L’oncologia di Cattolica ha una media annuale di ricoveri che si aggira attorno ai 600 pazienti. Il 20% di questi proviene dalle Marche, circa 150 da Cattolica, altrettanti da Riccione, 50 da Misano e da San Giovanni, ma diversi pazienti provengono anche da Rimini, oltre che dagli altri paesi della Valconca. Immaginate, in caso di chiusura del reparto di Cattolica, quali disagi dovrebbero affrontare questi ammalati, molti dei quali sono anziani, nel doversi recare a Rimini.
Nel 2001 nel reparto di Cattolica sono state effettuate: 4.539 visite senologiche, 3.368 ecografie mammarie, 496 pap-test, 9.800 giornate di degenza, 393 consulenze, 2.189 visite ambulatoriali.
Il reparto é dotato di 6 posti letto ed effettua 20-25 interventi giornalieri con un tasso di occupazione dei posti letto del 300-400%, esattamente il doppio del tasso nazionale.
Carradori ci dovrebbe inoltre spiegare per quale motivo le province limitrofe alla nostra, Pesaro, Ravenna, Forlì, sono dotate di 3 reparti di oncologia ciascuna, mentre, Rimini, secondo le intenzioni del suo direttore sanitario, sarebbe destinata, con la chiusura di Cattolica, ad averne uno solo.

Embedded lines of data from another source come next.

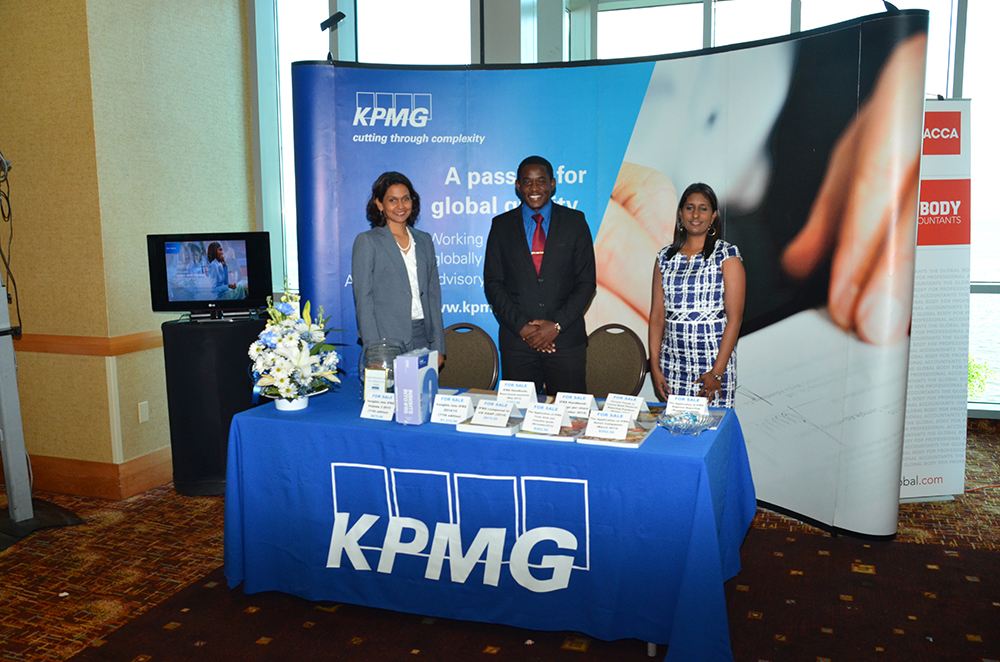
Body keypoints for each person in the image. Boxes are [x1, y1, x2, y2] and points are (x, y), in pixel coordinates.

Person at [483, 155, 596, 395]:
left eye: (541, 181)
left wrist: (556, 326)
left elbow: (586, 283)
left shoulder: (575, 222)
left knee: (570, 415)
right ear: (518, 186)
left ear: (552, 184)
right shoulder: (501, 226)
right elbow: (493, 283)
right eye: (527, 182)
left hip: (566, 343)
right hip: (518, 345)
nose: (534, 188)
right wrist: (523, 328)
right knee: (517, 414)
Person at [648, 183, 745, 408]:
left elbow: (735, 319)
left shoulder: (727, 255)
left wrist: (717, 373)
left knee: (714, 427)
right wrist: (655, 367)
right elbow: (657, 317)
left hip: (713, 365)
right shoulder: (664, 257)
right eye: (690, 207)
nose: (695, 214)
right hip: (672, 366)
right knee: (676, 428)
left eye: (703, 208)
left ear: (713, 216)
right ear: (680, 214)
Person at [351, 171, 446, 368]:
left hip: (423, 338)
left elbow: (433, 295)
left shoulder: (424, 240)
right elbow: (364, 301)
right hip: (385, 341)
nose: (400, 206)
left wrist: (439, 347)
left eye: (405, 199)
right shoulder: (368, 241)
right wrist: (375, 351)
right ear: (379, 204)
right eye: (392, 200)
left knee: (421, 390)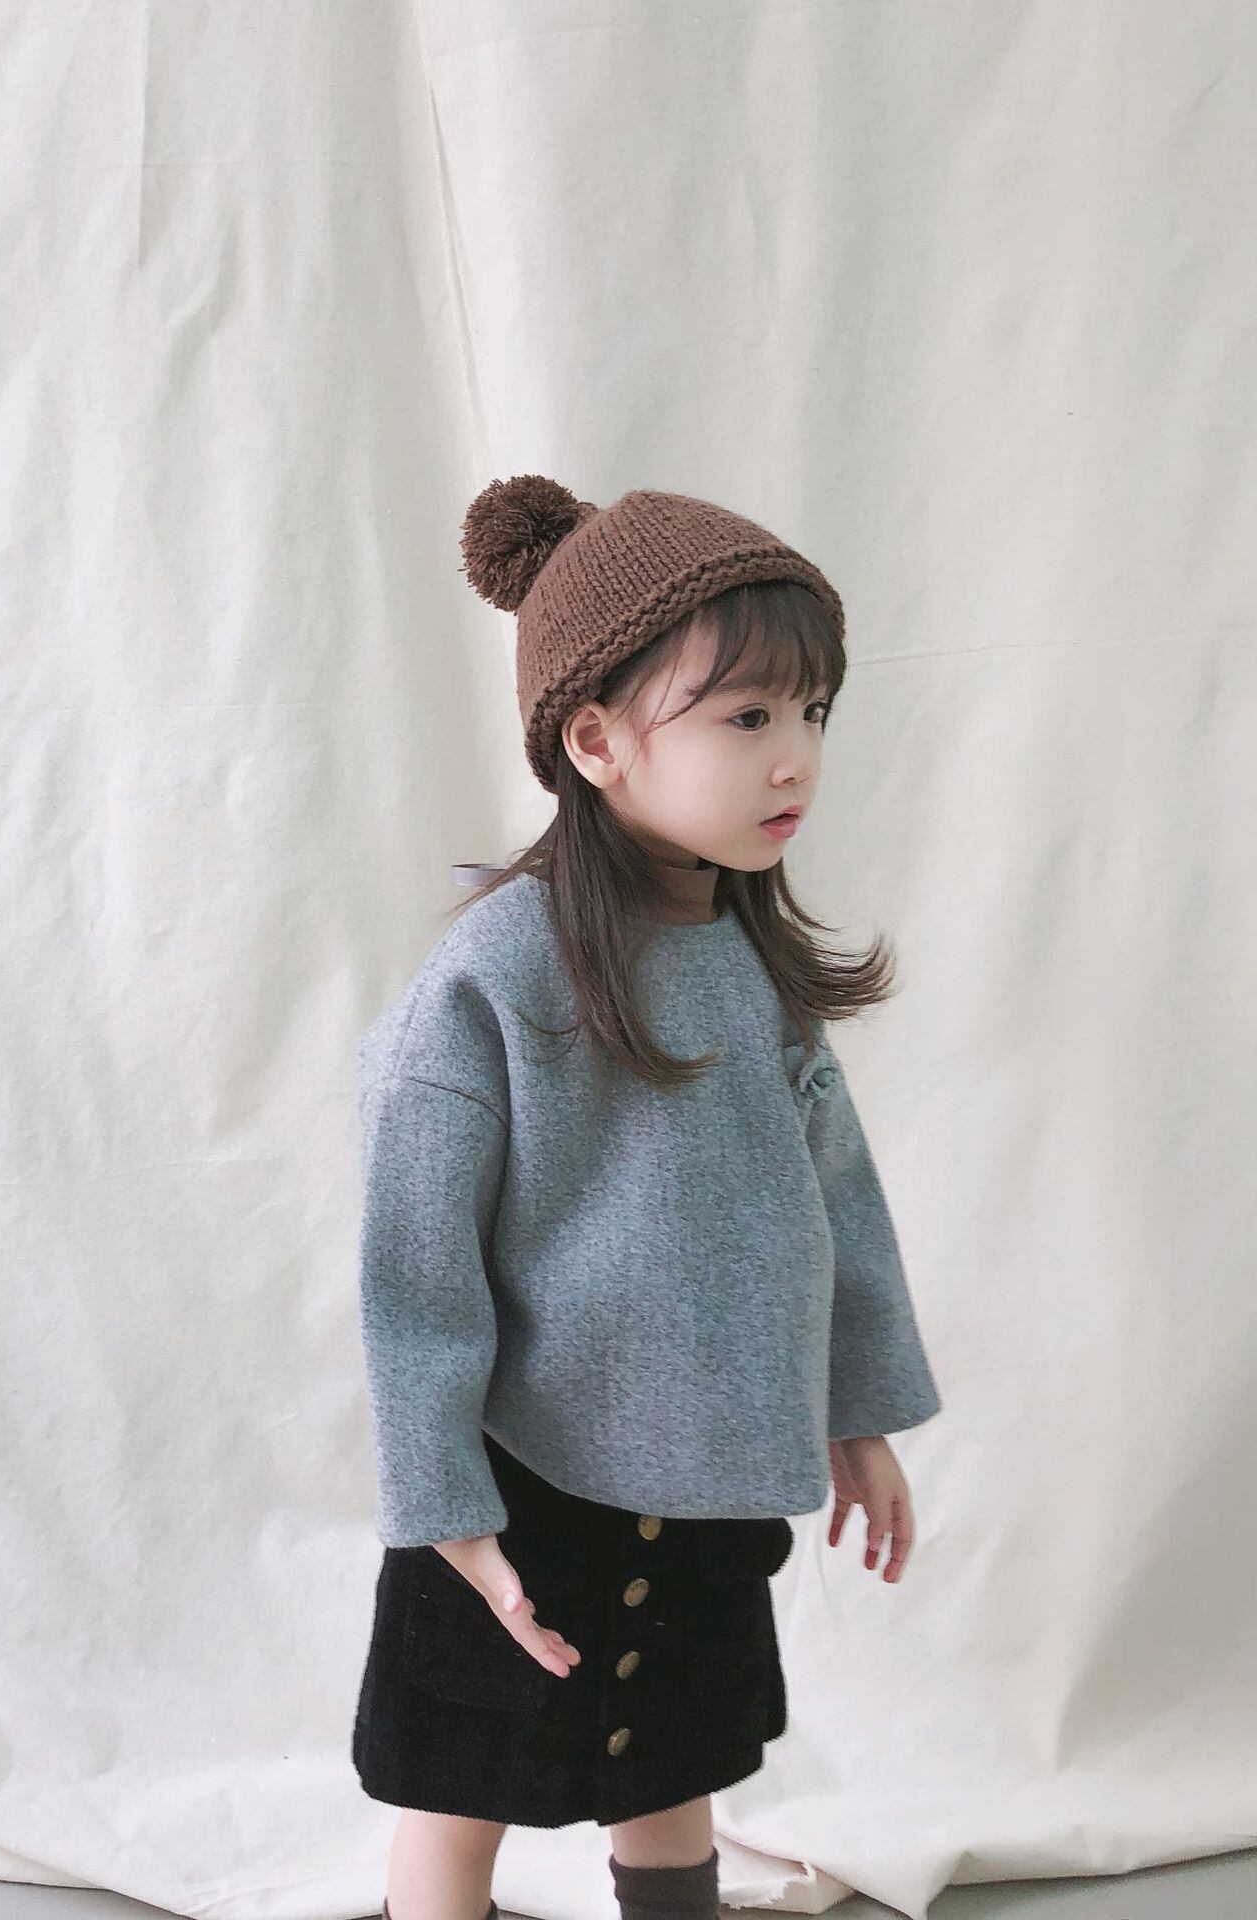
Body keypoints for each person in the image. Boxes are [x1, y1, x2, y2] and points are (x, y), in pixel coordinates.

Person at [349, 481, 945, 1920]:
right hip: (524, 1483)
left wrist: (856, 1410)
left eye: (812, 711)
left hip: (707, 1472)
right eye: (746, 716)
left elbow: (834, 1201)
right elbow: (414, 1271)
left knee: (674, 1768)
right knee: (461, 1789)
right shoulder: (494, 978)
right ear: (596, 740)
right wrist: (448, 1512)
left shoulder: (751, 960)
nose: (795, 756)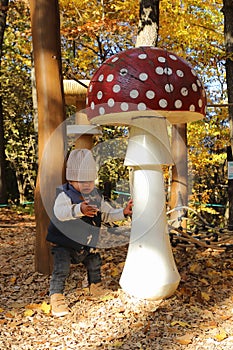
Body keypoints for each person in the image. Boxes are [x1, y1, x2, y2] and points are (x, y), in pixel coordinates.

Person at [46, 148, 133, 317]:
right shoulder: (65, 195)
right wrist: (79, 209)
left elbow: (106, 214)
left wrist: (123, 212)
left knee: (94, 262)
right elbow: (60, 213)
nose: (87, 185)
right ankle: (56, 297)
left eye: (90, 181)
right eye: (82, 181)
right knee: (61, 269)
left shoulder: (95, 196)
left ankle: (95, 286)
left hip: (86, 242)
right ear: (71, 180)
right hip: (65, 243)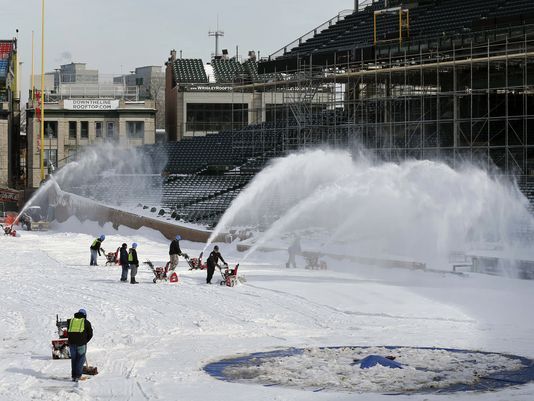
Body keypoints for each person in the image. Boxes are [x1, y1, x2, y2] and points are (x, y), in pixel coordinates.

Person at [67, 308, 93, 382]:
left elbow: (69, 332)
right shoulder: (86, 322)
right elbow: (90, 334)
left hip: (72, 344)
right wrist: (85, 341)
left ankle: (74, 376)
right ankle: (78, 376)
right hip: (81, 344)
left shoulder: (70, 321)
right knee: (81, 359)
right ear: (84, 315)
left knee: (74, 360)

Da alcune settimane Rifondazione Comunista é impegnata a presentare in tutti i Consigli comunali della provincia di Rimini, un ordine del giorno che vincola i sindaci o i loro delegati presso la Conferenza Provinciale dei sindaci, a respingere qualsiasi ipotesi di chiusura del reparto di oncologia dell’ospedale di Cattolica.

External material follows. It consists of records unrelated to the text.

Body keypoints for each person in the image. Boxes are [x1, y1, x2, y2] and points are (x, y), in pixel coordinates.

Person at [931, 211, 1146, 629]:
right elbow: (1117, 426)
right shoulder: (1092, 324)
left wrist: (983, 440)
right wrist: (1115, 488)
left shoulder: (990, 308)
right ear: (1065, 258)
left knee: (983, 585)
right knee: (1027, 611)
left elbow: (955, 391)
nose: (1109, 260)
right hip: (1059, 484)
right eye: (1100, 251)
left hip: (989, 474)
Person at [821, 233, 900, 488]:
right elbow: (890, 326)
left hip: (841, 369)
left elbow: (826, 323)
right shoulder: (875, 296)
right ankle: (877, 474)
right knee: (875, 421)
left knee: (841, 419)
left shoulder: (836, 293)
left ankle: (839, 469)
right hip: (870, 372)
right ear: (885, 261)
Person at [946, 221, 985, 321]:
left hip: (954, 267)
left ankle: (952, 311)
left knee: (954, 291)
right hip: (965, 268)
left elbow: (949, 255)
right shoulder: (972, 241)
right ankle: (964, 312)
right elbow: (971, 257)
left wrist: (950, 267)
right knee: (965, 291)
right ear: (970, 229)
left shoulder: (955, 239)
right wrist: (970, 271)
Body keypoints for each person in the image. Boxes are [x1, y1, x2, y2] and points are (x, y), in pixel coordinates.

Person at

Nel momento in cui scriviamo, tale ordine del giorno é stato approvato all’unanimità dai Consigli comunali di Misano, Rimini e Riccione. Non ci sono mai piaciuti gli unanimismi, ma in questo caso, la sensibilità di tutti i consiglieri e dei sindaci di questi comuni ha saputo cogliere l’importanza e la drammaticità del problema. Se il reparto di oncologia di Cattolica non chiuderà, sarà soprattutto merito di questa condotta. Unico neo, la maggioranza del consiglio comunale di San Giovanni ed il suo sindaco Funelli, che, dopo aver invitato Carradori a relazionare sul futuro dell’ospedale di Cattolica, con un incredibile atto di sottomissione politica al direttore sanitario, ha respinto l’ordine del giorno.

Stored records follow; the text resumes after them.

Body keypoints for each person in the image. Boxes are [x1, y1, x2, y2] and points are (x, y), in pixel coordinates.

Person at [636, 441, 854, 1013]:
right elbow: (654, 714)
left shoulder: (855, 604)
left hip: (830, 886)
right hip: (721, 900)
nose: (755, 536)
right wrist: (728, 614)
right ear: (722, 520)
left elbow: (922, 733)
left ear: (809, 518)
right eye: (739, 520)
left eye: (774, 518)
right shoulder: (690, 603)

Ma, a parte e nonostante questo raro esempio, oggi la battaglia per mantenere oncologia si può vincere anche perché si inserisce a pieno titolo nella lotta ormai decennale per la difesa dell’esistenza stessa del Cervesi. Infatti oncologia é l’unico reparto che non ha doppioni nel circondario, le altre specialità presenti nel nostro ospedale sono invece attive anche nei vicini nosocomi di Morciano e Riccione. E un ospedale fatto solo di doppioni avrebbe una breve e precaria esistenza. Inoltre i segnali che arrivano dalla Regione ci spingono ad un fondato ottimismo, per questi motivi, la battaglia per la difesa di oncologia, unita a quella contro i tagli del personale, deve costituire l’asse centrale dell’iniziativa politica per rilanciare la sanità pubblica nella nostra città.